--- Dataset section Enclosed Below ---
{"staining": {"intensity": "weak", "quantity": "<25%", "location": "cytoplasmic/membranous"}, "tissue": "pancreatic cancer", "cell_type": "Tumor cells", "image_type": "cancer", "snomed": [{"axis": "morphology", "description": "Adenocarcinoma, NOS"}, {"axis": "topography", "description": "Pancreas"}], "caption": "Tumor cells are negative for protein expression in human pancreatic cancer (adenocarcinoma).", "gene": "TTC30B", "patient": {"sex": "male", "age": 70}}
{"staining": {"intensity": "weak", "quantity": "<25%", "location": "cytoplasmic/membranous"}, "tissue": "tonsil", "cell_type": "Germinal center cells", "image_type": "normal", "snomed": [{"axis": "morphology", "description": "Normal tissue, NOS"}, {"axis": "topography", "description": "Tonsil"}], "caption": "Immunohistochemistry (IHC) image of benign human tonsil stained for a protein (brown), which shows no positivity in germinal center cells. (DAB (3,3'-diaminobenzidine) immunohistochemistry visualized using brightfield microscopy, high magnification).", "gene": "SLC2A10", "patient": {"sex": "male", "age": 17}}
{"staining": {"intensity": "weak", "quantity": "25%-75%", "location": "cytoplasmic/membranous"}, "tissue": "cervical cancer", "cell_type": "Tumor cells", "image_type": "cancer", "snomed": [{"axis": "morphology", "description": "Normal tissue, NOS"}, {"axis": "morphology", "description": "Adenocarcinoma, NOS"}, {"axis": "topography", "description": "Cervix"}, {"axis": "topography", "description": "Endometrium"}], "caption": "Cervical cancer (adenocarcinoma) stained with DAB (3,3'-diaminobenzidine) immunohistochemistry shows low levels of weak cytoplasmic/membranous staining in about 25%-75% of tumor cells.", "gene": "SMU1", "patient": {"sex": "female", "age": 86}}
--- End of Enclosed Dataset section ---
Would you retype all of the data exactly as shown?

**Written response:**
{"staining": {"intensity": "weak", "quantity": "<25%", "location": "cytoplasmic/membranous"}, "tissue": "pancreatic cancer", "cell_type": "Tumor cells", "image_type": "cancer", "snomed": [{"axis": "morphology", "description": "Adenocarcinoma, NOS"}, {"axis": "topography", "description": "Pancreas"}], "caption": "Tumor cells are negative for protein expression in human pancreatic cancer (adenocarcinoma).", "gene": "TTC30B", "patient": {"sex": "male", "age": 70}}
{"staining": {"intensity": "weak", "quantity": "<25%", "location": "cytoplasmic/membranous"}, "tissue": "tonsil", "cell_type": "Germinal center cells", "image_type": "normal", "snomed": [{"axis": "morphology", "description": "Normal tissue, NOS"}, {"axis": "topography", "description": "Tonsil"}], "caption": "Immunohistochemistry (IHC) image of benign human tonsil stained for a protein (brown), which shows no positivity in germinal center cells. (DAB (3,3'-diaminobenzidine) immunohistochemistry visualized using brightfield microscopy, high magnification).", "gene": "SLC2A10", "patient": {"sex": "male", "age": 17}}
{"staining": {"intensity": "weak", "quantity": "25%-75%", "location": "cytoplasmic/membranous"}, "tissue": "cervical cancer", "cell_type": "Tumor cells", "image_type": "cancer", "snomed": [{"axis": "morphology", "description": "Normal tissue, NOS"}, {"axis": "morphology", "description": "Adenocarcinoma, NOS"}, {"axis": "topography", "description": "Cervix"}, {"axis": "topography", "description": "Endometrium"}], "caption": "Cervical cancer (adenocarcinoma) stained with DAB (3,3'-diaminobenzidine) immunohistochemistry shows low levels of weak cytoplasmic/membranous staining in about 25%-75% of tumor cells.", "gene": "SMU1", "patient": {"sex": "female", "age": 86}}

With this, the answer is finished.